— Start SOURCE TEXT —

Chicago’s Dolly Varden has released another masterpiece of gloriously hooky pop flavored with a generous dash of country. Forgiven Now is a high-water mark for this band and its leaders, Steve Dawson and Diane Christensen. Their thoughtful lyrics, gorgeous melodies, excellent musicianship and wonderful singing add up to just the kind of music the major labels believe consumers aren’t interested in. This is one of the best albums you’re likely to hear this year. – Eric Fidler / ASSOCIATED PRESS

 

Chicago’s own Dolly Varden just keeps getting better and better. The group’s latest release is a stunning jewel that aligns hooky pop tunes alongside others peppered with a charming country-flavor. Dawson, a precise and intelligent songwriter, continues as the main scribe. But with several of her own songs debuting on Forgiven Now, Christiansen proves she is a writer to be reckoned with. Add in sold musicianship, exquisite melodies and lovely harmonies, and you have one of the best albums of the year. CHICAGO SUN-TIMES

 

Forgiven Now finds Dolly Varden more accomplished and confident than ever. The band’s songwriting skills have ripened, along with its tight musicianship. The CD is the rarest of things: an eclectic success. Rootsy pop, twanging country, and crunchy rock are all served up in a cohesive whole. It all makes for what could well be one of the year’s finest releases. LAUNCH

 

A seamless, breathtaking collection of rock and pop songs that embrace country music’s gloriously complex heart without calling into play any of its cultural cliches. Forgiven Now will be the album others point to when talking about Dolly Varden’s contribution to contemporary popular culture. Here is passion and pain, the agony of lust and love, death, determination, and renunciation, all of it on a record, all of it presented with grace, elegance, and verve. ALL MUSIC GUIDE

 

Like fellow iconoclasts Richard Buckner and Varnaline, Dolly Varden work the fringes of genre, creating their own rules and following their own muse. Forgiven Now is the group’s strikingly strong fourth album. There’s a forthrightness to Dolly Varden’s songs that quietly demands your attention, like snatches of conversation in another room. And just as you relax your vigilance, a thorny little phrase pulls you back in. It helps that the music is equally as alluring, swinging from glib, country-tinged rock to dreamy, atmospheric pop. This is a well-written and well-performed effort from top to bottom. METROLAND NEWSPAPERS (NEW YORK)

— End SOURCE TEXT —

→ EXERCISE REQUIREMENTS:
A: From the reviews of Dolly Varden's album above, list every publication or outlet credited as a source.
B: Summarize the reviews of Dolly Varden's Forgiven Now in two sentences.
C: Carry on the Dolly Varden reviews from where they stop.

— Start DATA ROWS —

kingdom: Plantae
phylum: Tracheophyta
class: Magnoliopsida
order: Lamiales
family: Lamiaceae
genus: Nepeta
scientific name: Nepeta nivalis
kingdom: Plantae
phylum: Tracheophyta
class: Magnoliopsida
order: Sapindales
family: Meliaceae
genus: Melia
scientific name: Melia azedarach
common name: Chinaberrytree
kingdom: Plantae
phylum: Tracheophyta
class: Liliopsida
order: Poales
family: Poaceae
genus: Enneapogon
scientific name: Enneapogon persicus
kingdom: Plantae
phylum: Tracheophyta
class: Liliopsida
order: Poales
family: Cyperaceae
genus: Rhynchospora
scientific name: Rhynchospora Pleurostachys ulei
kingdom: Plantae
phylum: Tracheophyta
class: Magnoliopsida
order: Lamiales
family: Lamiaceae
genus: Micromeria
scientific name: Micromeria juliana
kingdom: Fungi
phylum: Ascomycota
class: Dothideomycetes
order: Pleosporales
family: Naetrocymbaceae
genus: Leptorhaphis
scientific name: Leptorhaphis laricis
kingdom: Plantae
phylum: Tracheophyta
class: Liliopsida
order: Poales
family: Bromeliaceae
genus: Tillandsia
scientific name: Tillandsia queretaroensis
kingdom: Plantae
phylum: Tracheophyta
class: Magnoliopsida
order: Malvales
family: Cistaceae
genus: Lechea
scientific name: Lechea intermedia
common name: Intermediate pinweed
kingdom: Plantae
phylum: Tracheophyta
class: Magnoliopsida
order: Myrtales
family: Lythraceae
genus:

— End DATA ROWS —

→ FINAL RESULTS:
A:
Associated Press
Chicago Sun-Times
Launch
All Music Guide
Metroland Newspapers (New York)

B: Several publications praise Forgiven Now, the fourth album by Chicago's Dolly Varden, for blending pop, country and rock into a cohesive whole. The reviewers commend its songwriting, melodies, musicianship and singing, and several call it one of the year's best albums.

C:
 

This Chicago-based rock/country quintet manage to swim the waters charted by the likes of Gram Parsons and Emmylou Harris with gold medal results…a melodic adult sound with rich harmonies and lush instrumentation. “Forgiven Now” is a true band effort and a real catch VILLAGE VOICE

 

Dolly Varden’s new Forgiven Now is at times hard-bitten and gritty and at others shimmery and ethereal…and when Dawson sings about ‘moments of overwhelming grace’ he doesn’t just describe them, he creates them. CHICAGO READER

 

Dolly Varden is a gem of a band. On Forgiven Now, their fourth record, the Chicago quintet continues to refine their appealing blend of pop and country. Husband and wife Steve Dawson and Diane Christiansen exude warmth and good taste. It doesn’t hurt that Dawson and Christiansen’s voices sound great together. But What works best about the band is the songwriting. Most songs are penned by Dawson, who shares Joe Henry and Freedy Johnston’s gift to tell a great story in part by leaving a bit unsaid between the lines. At his best, as on “Overwhelming”, Dawson reels you right in with carefully selected, perfectly delivered words: “so jesus came without warning / right over your bed and hovered like a flower/In the coldest hour of the morning/wiping your lips clean, dusting off your good dreams”. On many of Dawson’s songs, the nuances are right (including the greasy slide guitar from Mark Balletto on “Overwhelming”), and the truths run deep.
Christiansen’s songwriting is more prominent and accomplished here than on prior releases – and that means more of her winning voice, which sounds like 1 a.m. and a bottle of high-end cognac. Her songs (“Wish I Were Here” and “Time For Me To Leave” the standouts here) have an immediate quality that complements Dawson’s more studious style. Christiansen and Dawson seem to especially enjoy themselves when they perform a true duet, as on “There’s a magic here” (inspired by classic George Jones / Tammy Wynette hits). Producer, Brad Jones, has again captured the gorgeous textures of Dolly Varden. Much like Lucinda Williams’ Essence, this record rewards any extra effort the listener puts in to explore its intelligence and beauty. – Jim Desmond / NO DEPRESSION

magnets300BUY IT The Dumbest Magnets
(evil teen records) ROLLING STONE
Electric-country majesty… a series of lover’s questions posed with a kick and sheen that evoke both the dB’s and Gram Parson’s Fallen Angels. And when Dawson and Christiansen fly in close harmony, you get a good idea of how Marshall Crenshaw and Lucinda Williams might sound in duet.

PULSE!
A wondrous triumph. Performed with an unerring sense of space and resonance, the album is a melancholy gem that falls somewhere between the lovely, lonesome twang of Gram Parsons and Emmylou Harris and the divine ennui of Yo La Tengo.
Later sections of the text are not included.